In the reported fiscal year, SC Agrotech Limited undertook a significant corporate action by converting 7 crore warrants into equity shares, raising ₹112 crore. This capital infusion likely contributed to the company's financial expansion. The contrast between the reported profit and the cash flow situation is a recurring theme that investors will need to scrutinize.

What changes now

For investors, the focus shifts from the headline growth numbers to the underlying governance and operational issues flagged by the auditors. The company will need to address the auditors' concerns regarding documentation, confirmations, and audit trails to regain investor confidence. Management's response to these qualified remarks and their strategy to improve cash flow from operations will be crucial.

Risks to watch

The primary risks include potential financial misstatements due to missing documentation, the inability to generate cash from core business activities, and the overall governance concerns arising from the qualified audit report. These factors could impact the company's valuation and future performance.

Peer comparison

While specific peer comparisons are not detailed in the filing, a typical company experiencing such significant growth in revenue and profit would be expected to have clean audit reports and positive operating cash flows. The discrepancy in SC Agrotech's case suggests a higher risk profile compared to peers with robust financial reporting and operational efficiency.

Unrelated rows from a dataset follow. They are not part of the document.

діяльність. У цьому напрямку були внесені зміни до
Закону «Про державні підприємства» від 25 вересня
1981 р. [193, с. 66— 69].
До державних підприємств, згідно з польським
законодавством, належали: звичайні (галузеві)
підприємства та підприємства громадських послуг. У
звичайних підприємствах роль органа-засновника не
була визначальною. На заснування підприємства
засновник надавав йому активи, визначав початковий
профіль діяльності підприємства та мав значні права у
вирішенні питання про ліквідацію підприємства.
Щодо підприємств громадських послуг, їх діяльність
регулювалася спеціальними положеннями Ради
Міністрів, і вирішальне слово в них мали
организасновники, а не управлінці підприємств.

Context metrics (time-bound)

  • Revenue from Operations (FY 2026): ₹88.06 crore (up from ₹2.47 crore in FY 2025)
  • Net Profit (FY 2026): ₹3.34 crore (up from ₹0.19 crore in FY 2025)
  • Net Cash from Operating Activities (FY 2026): ₹-122.06 crore (down from ₹0.99 crore in FY 2025)
  • Total Assets (as at March 31, 2026): ₹136.48 crore
  • Current Borrowings (as at March 31, 2026): ₹10.10 crore

What to track next

Investors should closely monitor SC Agrotech's subsequent financial disclosures, paying particular attention to how management addresses the auditors' qualified opinion. Improvements in documentation, the establishment of a clear audit trail, and, crucially, a positive turnaround in operating cash flow will be key indicators to watch.